= Song of the Sky Pacers =

Medieval Chinese star catalogue

The Song of the Sky Pacers (步天歌 Bùtiāngē ; 보천가 Bocheon'ga) is an early Chinese star catalogue in the form of poem in heptasyllabic verse, enumerating the names of stars.

The poem exists in several revision, the oldest probably written in 7th or 8th century Korea, during the late Goguryeo or the North–South States Period.
It is attributed to either Danyuanzi (丹元子, 단원자, Danweonja, Sui dynasty) or to Wang Ximing (王希明, 왕희명, Wang Heuimyeong, Tang dynasty). This early version is also known as the Ancient Song of the Sky Pacers (舊法步天歌, 구법보천가, Gubeop Bocheon'ga) for disambiguation.

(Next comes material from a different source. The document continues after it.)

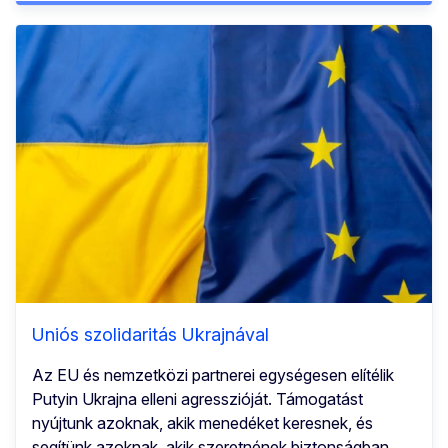
Uniós szolidaritás Ukrajnával
Az EU és nemzetközi partnerei egységesen elítélik
Putyin Ukrajna elleni agresszióját. Támogatást
nyújtunk azoknak, akik menedéket keresnek, és
segítünk azoknak, akik szeretnének biztonságban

In late Joseon era Korea (18th century) a revised version of the poem was composed, motivated by new knowledge on Chinese asterisms imported during the Qing dynasty (which was itself based on the knowledge of the southern sky acquired from European contact in the Ming period).

But there remained disagreement between the song and the star-charts used by the Royal Observatory (觀象監, 관상감, Gwansanggam). This caused confusion, especially in the national examinations for selecting new astronomers.
To resolve this situation, the Royal Observatory commissioned a Song of the Sky Pacers, Adapted to New Methods (新法步天歌, 신법보천가, Shinbeop Bocheon'ga; also known as the New Song of the Sky Pacers)
based upon star-charts and song of the Sequel of the I-Hsiang-K'ao-ch'eng (欽定儀象考成續編, an astronomical work written in 1744 by German Jesuit Ignaz Kögler).

This New Song was edited by middle-class professional astronomer Yi Jun-yang (李俊養, 이준양), and corrected by nobleman Nam Byeong-gil.